**SOURCE PASSAGE**
- - -

Monday, April 03, 2006

The Story Too Good Not to Share (Part 2)




It was eleven days of bliss; from the 15th to the 26th of December 2003, Jamie and I had no ocean, no miles, and very little clothing at any given time, between us. The day he had to fly back to England was horrendous for us both. We were both inconsolable, and I felt as if my oxygen machine had been cruelly unplugged. Oh, the abyss was gone, I no longer lived in that place, Jamie had banished it, but once we had been face to face, hand in hand, and one flesh, it was torture to be separated by such time and distance again.
__
It was too much for either one of us to bear. So it was that, nearly as soon as Jamie had returned to his Island, he bought tickets to come and see me again in February, for Valentine’s Day. We started counting the days. They…passed…ex-cru-ci-a-ting-ly ssslllooooooooowwly. We kept sane by spending as much time online together as we could, but it was painful going back to typing at each other and only being able to see each other on a tiny little webcam screen after being able to touch, taste, smell and talk to each other in person – together, as we were – and are - meant to be. We made the best of it, however, and made it through until February. Valentine’s 2004 was the dreamiest, most romantic and sexy Valentine’s ever…up until that time, anyway (we have had a couple since then, ya know). But, as the time between the visits went by painfully slowly, so the 10 days we had together sped by agonizingly quickly. In a blink, the time was gone. Alas, such is the way with Time…and we were back to counting days once more.

- - -

Collection entries
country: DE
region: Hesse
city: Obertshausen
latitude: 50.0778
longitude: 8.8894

- - -

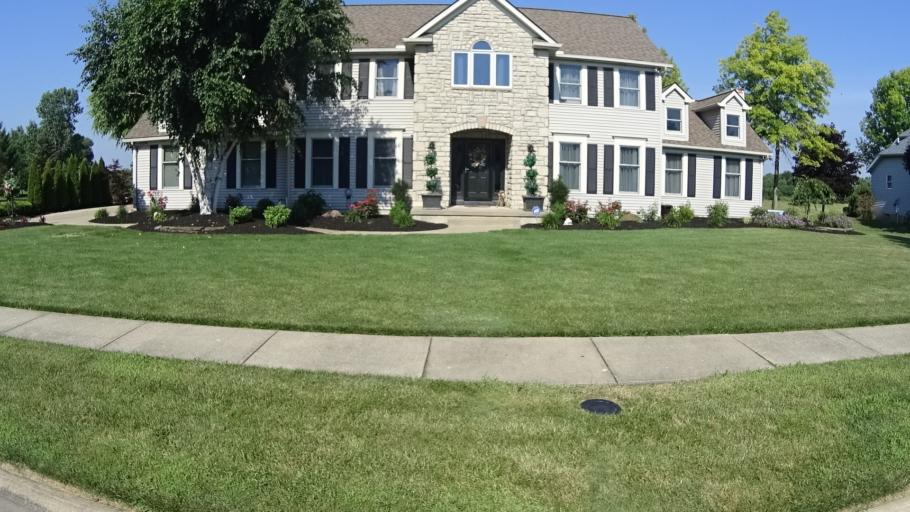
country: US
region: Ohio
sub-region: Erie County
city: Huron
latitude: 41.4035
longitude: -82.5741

- - -

**TASKS**
- 1) In one to three sentences, please explain why Jamie bought tickets to visit again in February, according to the post.
- 2) Rewrite the post's text between "The Story Too" and "and distance again.", inclusive, changing "horrendous" to "dreadful".
These records were taken from a separate source, not from the post.

**TASK RESULTS**
- 1) After their eleven days together, being separated again by such time and distance was too much for either of them to bear. So, nearly as soon as he returned to his Island, Jamie bought tickets to visit again in February for Valentine's Day.

- 2)
The Story Too Good Not to Share (Part 2)




It was eleven days of bliss; from the 15th to the 26th of December 2003, Jamie and I had no ocean, no miles, and very little clothing at any given time, between us. The day he had to fly back to England was dreadful for us both. We were both inconsolable, and I felt as if my oxygen machine had been cruelly unplugged. Oh, the abyss was gone, I no longer lived in that place, Jamie had banished it, but once we had been face to face, hand in hand, and one flesh, it was torture to be separated by such time and distance again.